[Opening Document excerpt section]
The fact that the NSA and other U.S. “intelligence” agencies may be acting beyond the law, both domestic and international, is apparently not open for discussion. The fact that it was President Obama who refused to prosecute blatant criminal behavior that occurred during the George W. Bush administration seems all but forgotten.His decisions to go after Snowden and to show no mercy to Pvt. Bradley Manning say that this President is perfectly willing to use double standards. There will apparently be no serious debate on this fact either.
In the face of actions of men like Edward Snowden, the Obama administration has sought to crack down on other potential “leakers” throughout the government. As part of an effort titled the Insider Threat Program, the majority of federal agencies, not just ones dealing with classified material, have been instructed to watch out for potential “leakers.”
Classes are being conducted to instruct many federal workers in the telltale signs allegedly given by people who might divulge information. This has the potential to set off a witch hunt, and so we can ask, how many careers will be ruined through the misuse of this program?
As Edward Snowden had hoped, his revelations have raised public awareness of the massive gathering of information by the government. However, it is unclear whether this heightened awareness translates into significant public disapproval of this surveillance activity. There have been various polls taken and they are not consistent.
For instance, a July 10 poll by Quinnipiac University reported that by a margin of 45 percent to 40 percent Americans believe “the government’s antiterrorism efforts go too far, restricting civil liberties.” It also reports that 55 percent characterize Snowden as a “whistleblower” and not as a “traitor.”
On the other hand, a June Washington Post – Pew Research Center poll said 56 percent of Americans considered the NSA accessing of telephone records of millions of Americans through secret court orders “acceptable” while 41 percent called the practice “unacceptable.”
Such divisions of opinion are unlikely to inspire Congress or the Obama administration to change the situation. The numbers suggest that Americans, including progressives and liberals, do not really feel threatened by the massive spying, even if some of them find it problematic. Many suppose it is only the “subversive types” who have something to fear. They do not understand how easy it is for the bureaucrats to expand categories of “suspect” behaviors.
It also should be noted that, as described by the New York Times, the prospective national debate is far too limited in scope. As it is evolving it concentrates solely on the intelligence-gathering activities of the government in its efforts to forestall terrorism. No one is discussing whether there are other strategies available in the “war on terror” that might make massive spying unnecessary. There are such alternatives.
As I have suggested in other recent analyses, terrorism is largely stimulated by U.S. foreign policies in regions such as the Middle East. Those policies, in turn, are largely the products of the inordinate influence of economic and ideological lobbies. Change foreign policy and you can substantially reduce the risk of terrorist attack.
In doing so, you eliminate the alleged need for massive government spying. So, are you concerned about the erosion of civil liberties by a government that feels compelled to spy on you so as to make you safe? If so, why not have a national debate about the nature of our foreign policies and the influences behind them?
Lawrence Davidson is a history professor at West Chester University in Pennsylvania. He is the author of Foreign Policy Inc.: Privatizing America’s National Interest; America’s Palestine: Popular and Official Perceptions from Balfour to Israeli Statehood; and Islamic Fundamentalism.
[Closing Document excerpt section]
[Opening Records section]
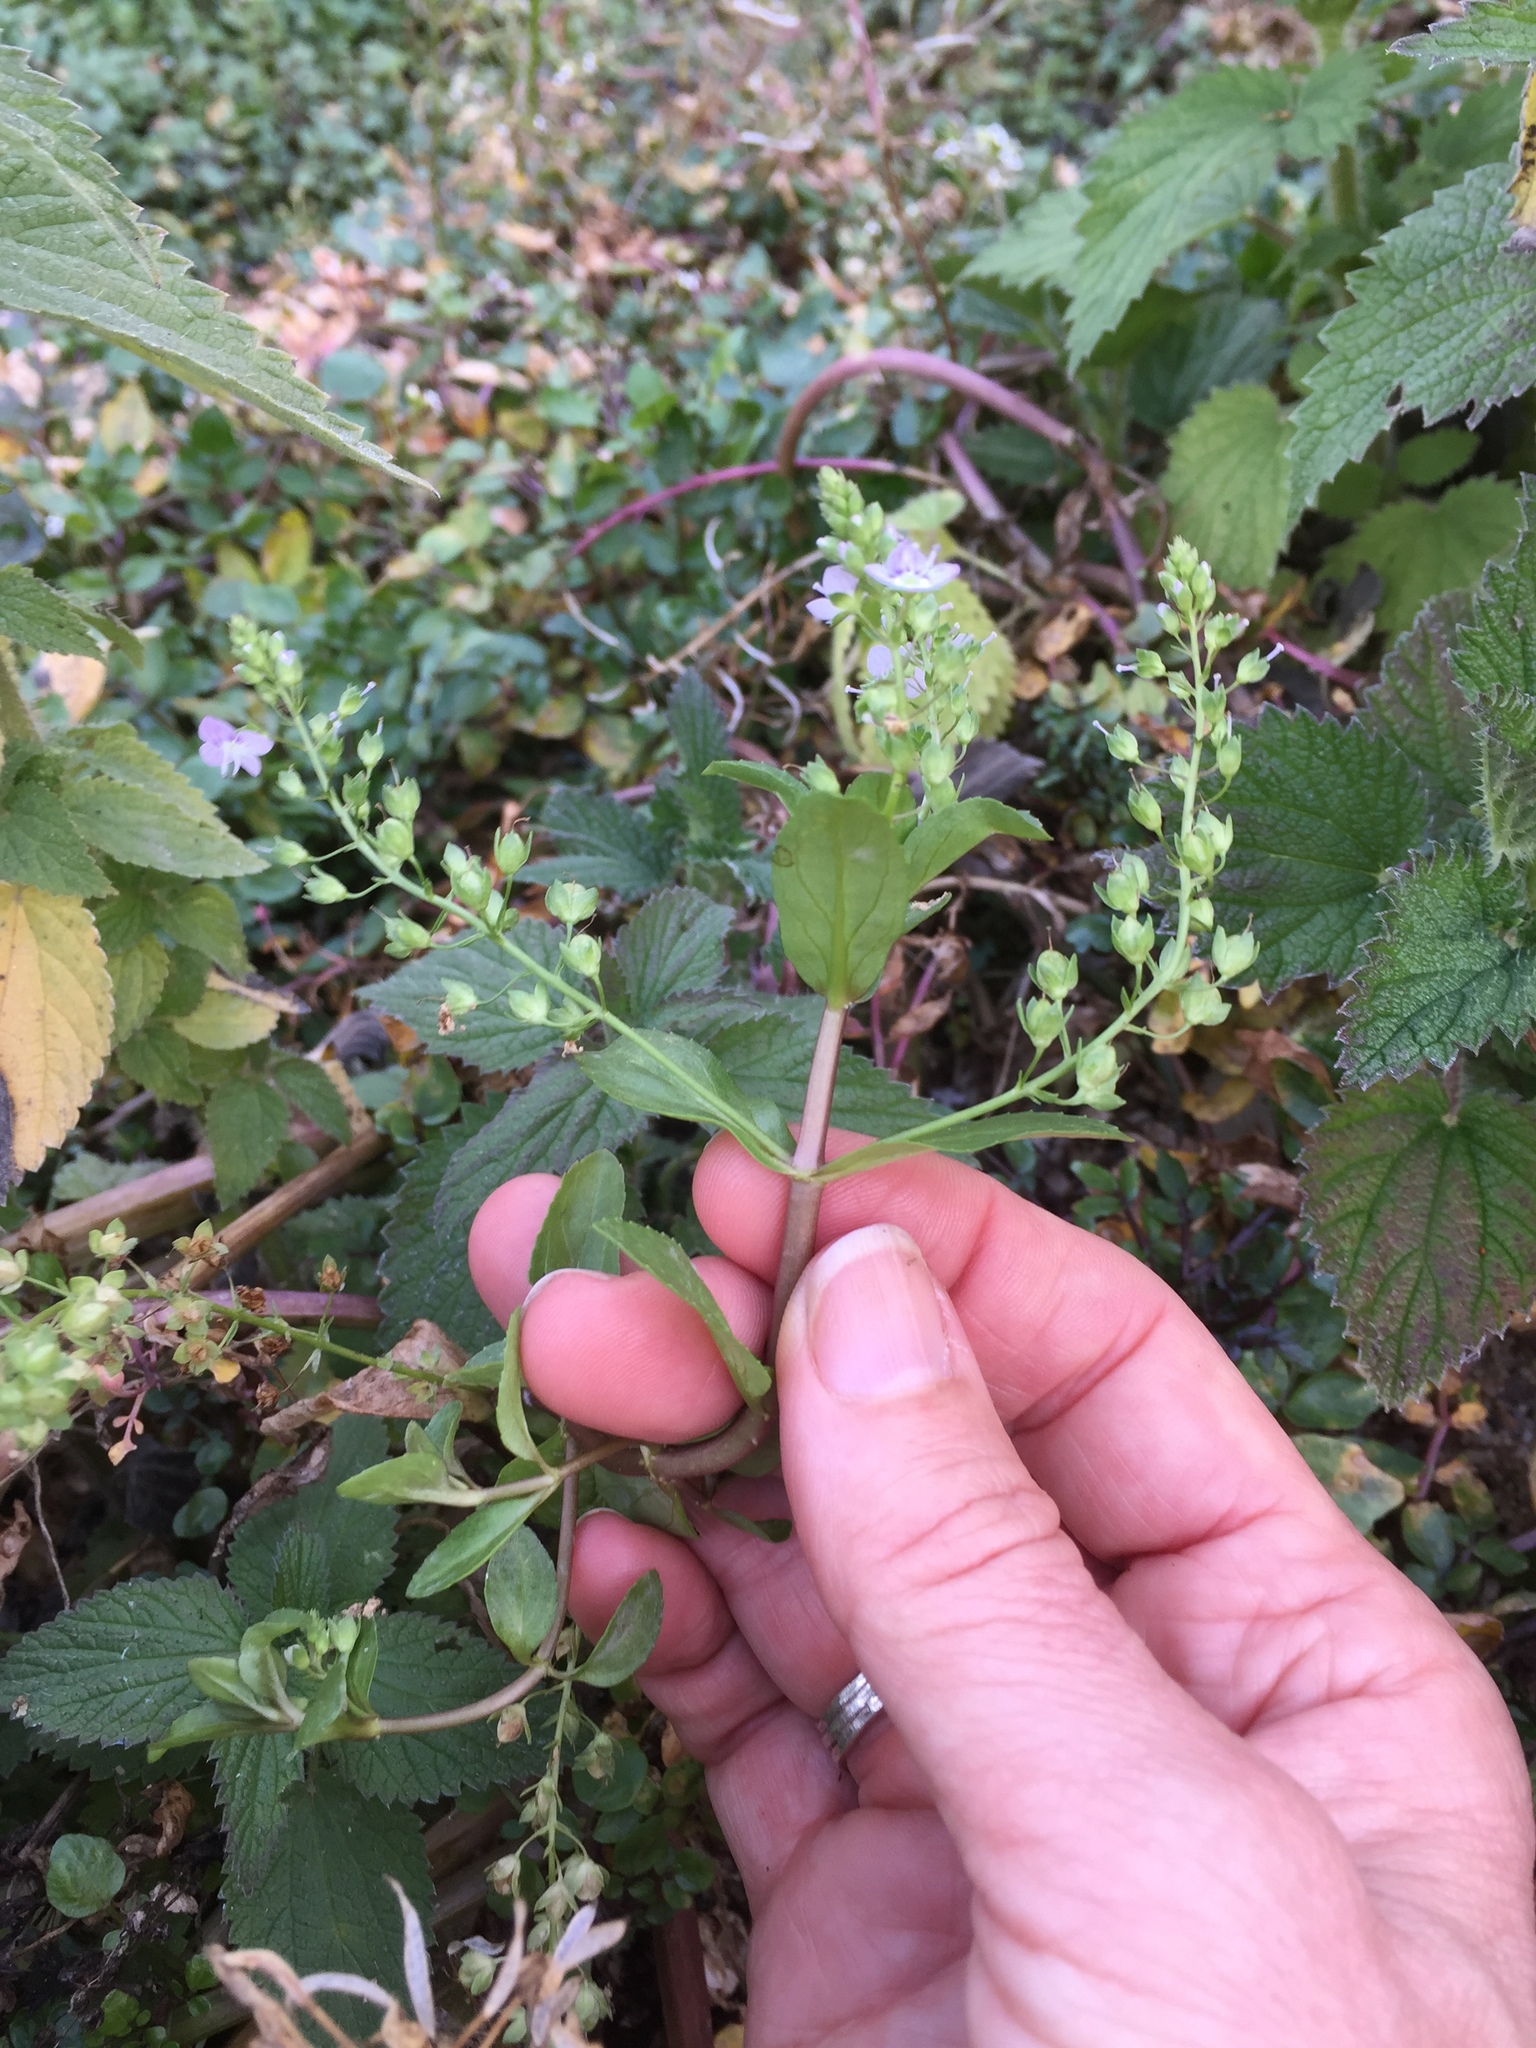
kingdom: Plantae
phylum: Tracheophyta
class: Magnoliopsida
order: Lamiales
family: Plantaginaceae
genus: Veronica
[Closing Records section]
[Opening Records section]
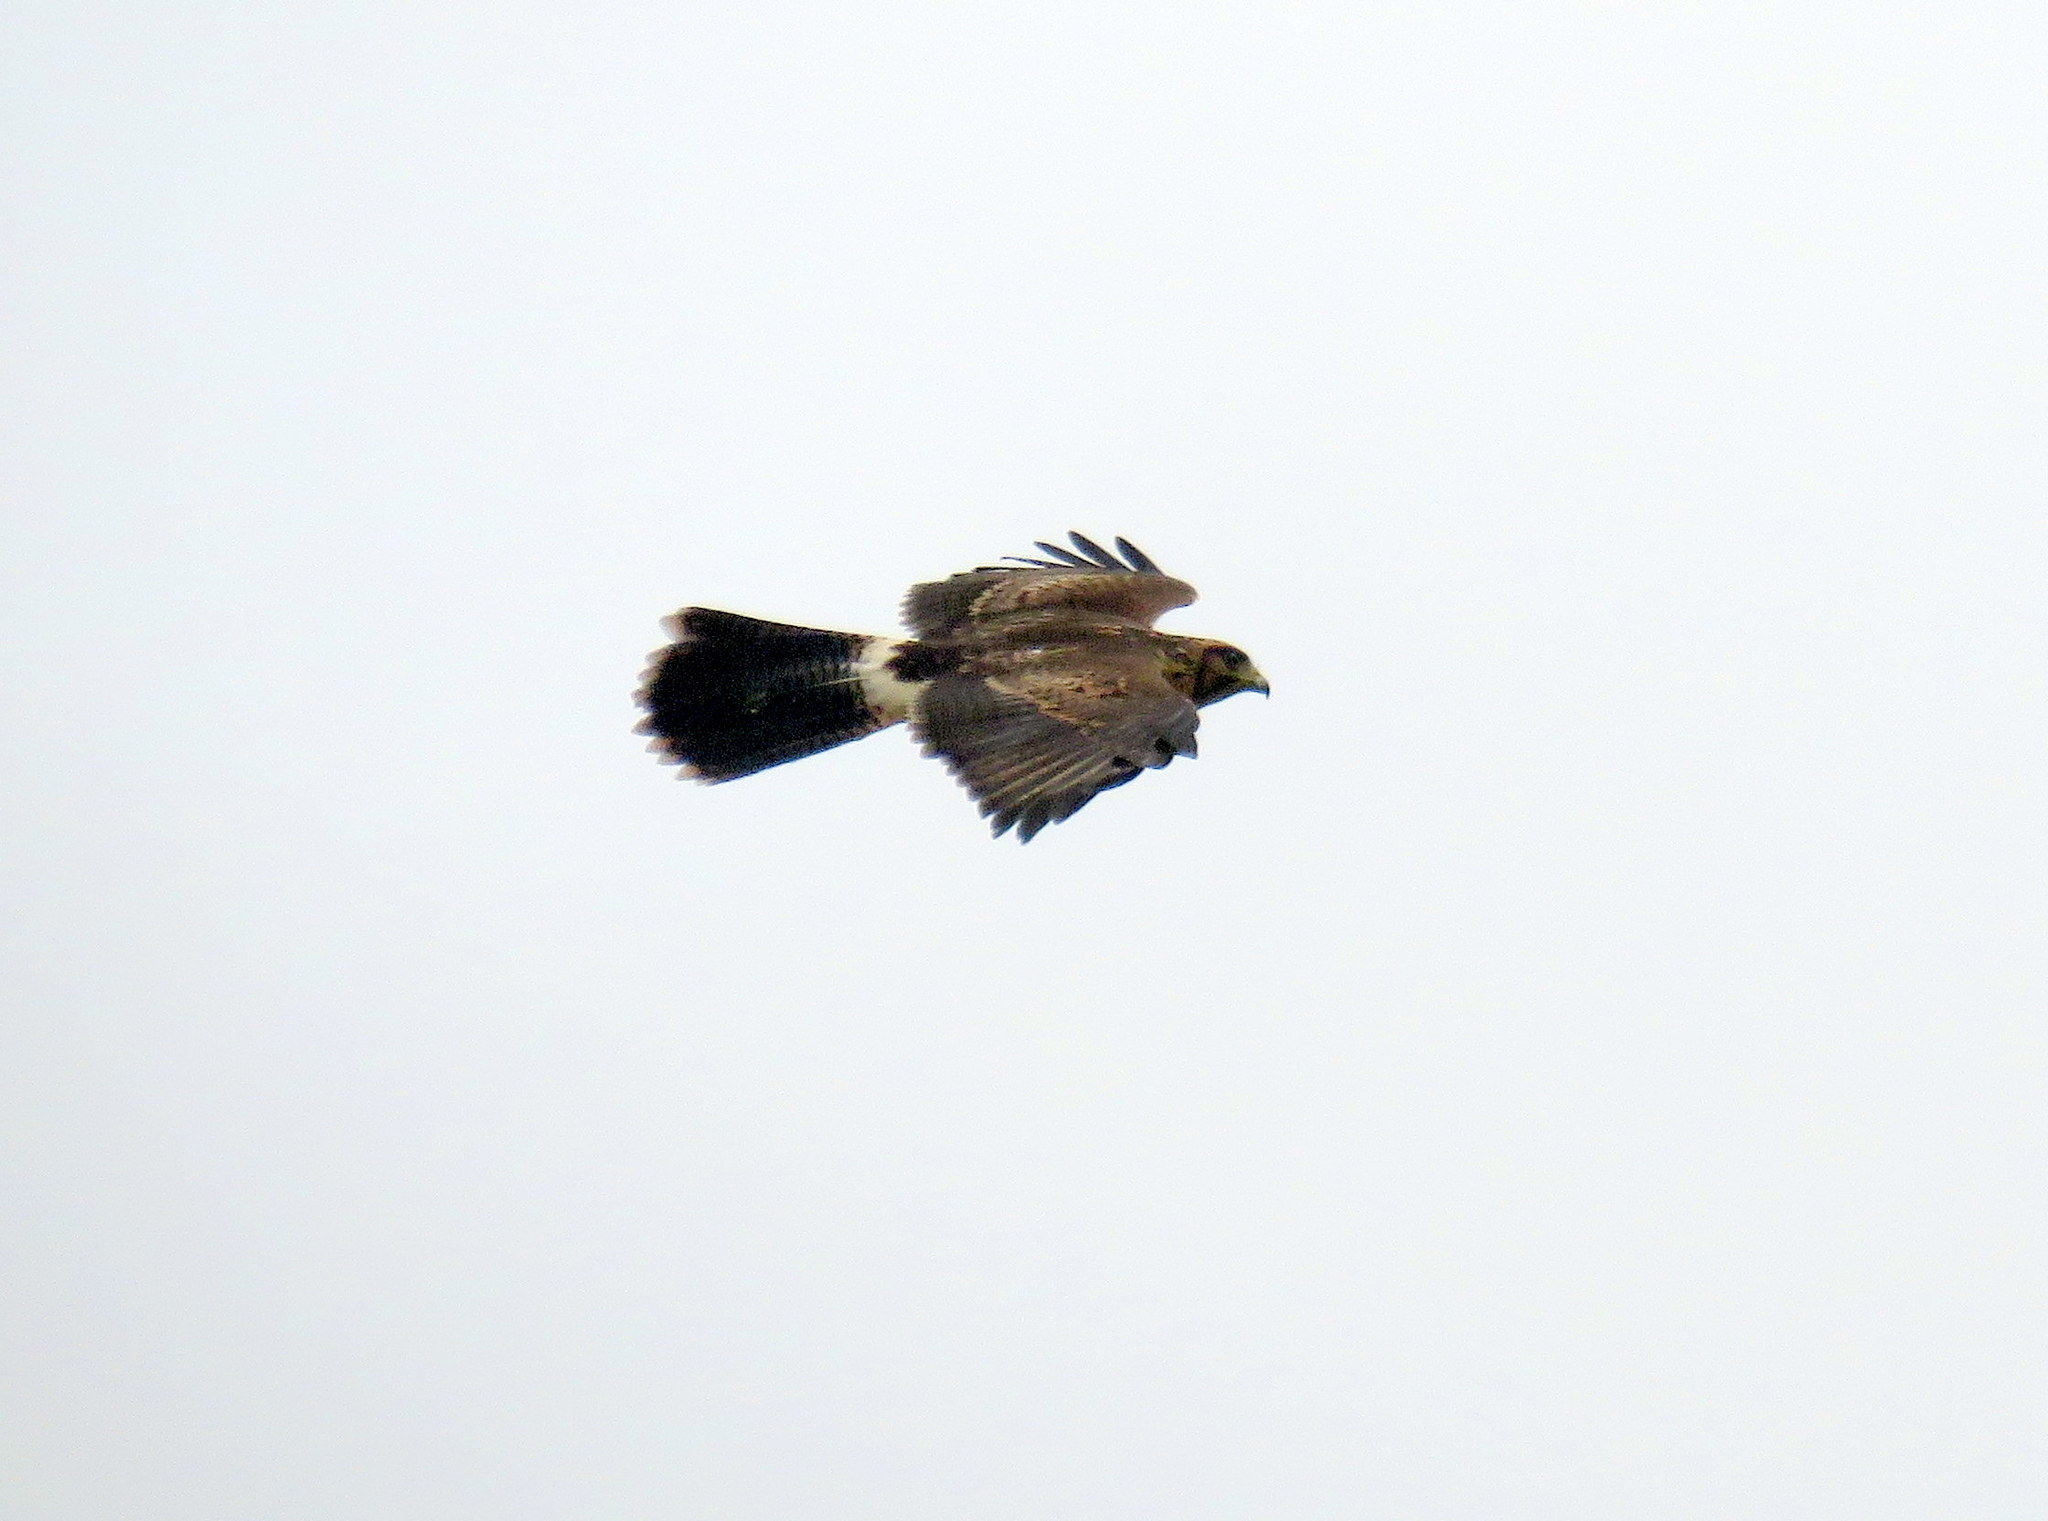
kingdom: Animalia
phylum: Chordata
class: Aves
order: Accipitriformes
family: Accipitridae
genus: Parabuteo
[Closing Records section]
_Task instructions_.
a - In the essay on government surveillance, what share of Americans characterized Snowden as a "whistleblower" in the July 10 Quinnipiac University poll?
b - Reproduce the passage from the essay on government surveillance word for word, starting at "In the face" and ending at "of this program?".

_Solved problems_.
a - 55 percent.

b -
In the face of actions of men like Edward Snowden, the Obama administration has sought to crack down on other potential “leakers” throughout the government. As part of an effort titled the Insider Threat Program, the majority of federal agencies, not just ones dealing with classified material, have been instructed to watch out for potential “leakers.”
Classes are being conducted to instruct many federal workers in the telltale signs allegedly given by people who might divulge information. This has the potential to set off a witch hunt, and so we can ask, how many careers will be ruined through the misuse of this program?